Dell will feature the Quad-Core Xeon 5300 processor from Intel on its PowerEdge rack and blade style servers, and in Precision workstations, which a Dell executive said is a better performing configuration than a dual-core, four-socket setup.
“We actually see, with the introduction of our new quad-core systems, that this is the beginning of the end of the four-socket marketplace over the next three or four years,” said Neil Hand, vice president of worldwide enterprise marketing for Dell.

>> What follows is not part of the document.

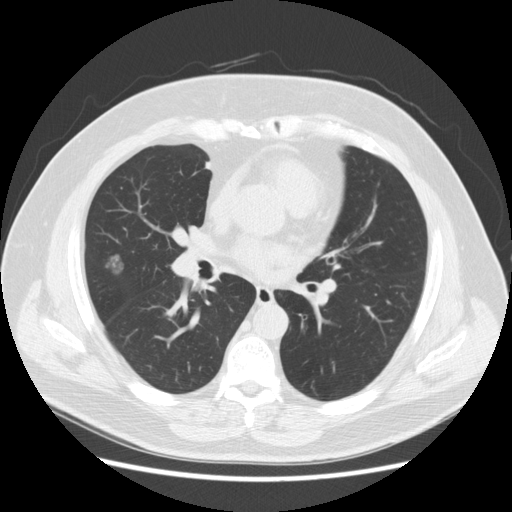
Low-dose screening chest CT, axial slice, baseline screening round, lung window (W 1500 / L -600 HU). Male, age 67 years at enrolment.
- Lesion marked by an expert reader, bounding box <94,251,129,283> (left, top, right, bottom; pixels).
- Screening reader's record for this exam (one nodule recorded; not confirmed to be the boxed lesion): non-calcified nodule or mass ≥4 mm, right middle lobe, 15 × 11 mm, smooth margins, soft tissue attenuation.
- Official screen result: positive, change unspecified: nodule(s) >= 4 mm or enlarging nodule(s), mass(es), or other non-specific abnormalities suspicious for lung cancer.
- Participant outcome: lung cancer diagnosed 409 days after this screen — adenocarcinoma, NOS, right middle lobe, moderately differentiated (G2), stage IA (AJCC 6th edition), 14 mm at pathology.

A quad-core processor is built with four processors together on the same die. A socket is the place in a computer where the processor plugs in. By putting four cores in one processor, computer performance can be enhanced with only two sockets instead of four sockets. Multicore chips allow a computer to split up heavy workloads more easily for faster performance.
Dell claims quad cores in a dual-socket server configuration can deliver 63 percent better computing performance, and 40 percent better performance per watt, than dual-core processors in four sockets.
The performance can be further enhanced in virtualization environments, said Hand.
Dell is an OEM partner with VMware for virtualization software. Dell, in its own IT department, was able to consolidate 1,000 software applications onto 100 servers using VMware, Hand said.
“If we were to redo that with quad core, instead of dual core, we’d be doing that on 60 or 70 servers instead of 100, so there would be another 30 or 40 percent reduction in the number of servers,” he said.
Dell is joining other vendors in bringing quad-core based servers to market.
IBM features quad-core Power processors on its System p line of servers.
Hewlett-Packard is set to launch new workstations on Nov. 13 running the same Intel Xeon 5300 processor Dell is using.
The Taiwanese server maker Tyan Computer introduced new hardware systems on Oct. 16 targeted at small or home-based offices running the Xeon 5300.
Advanced Micro Devices, Intel’s chief rival in the chip business, is scheduled to come out with a quad-core processor in mid-2007. When it does, Dell will be ready to offer the AMD processor along with its Intel-powered models, Hand said.
“I’ll be there the day that AMD ships,” he said.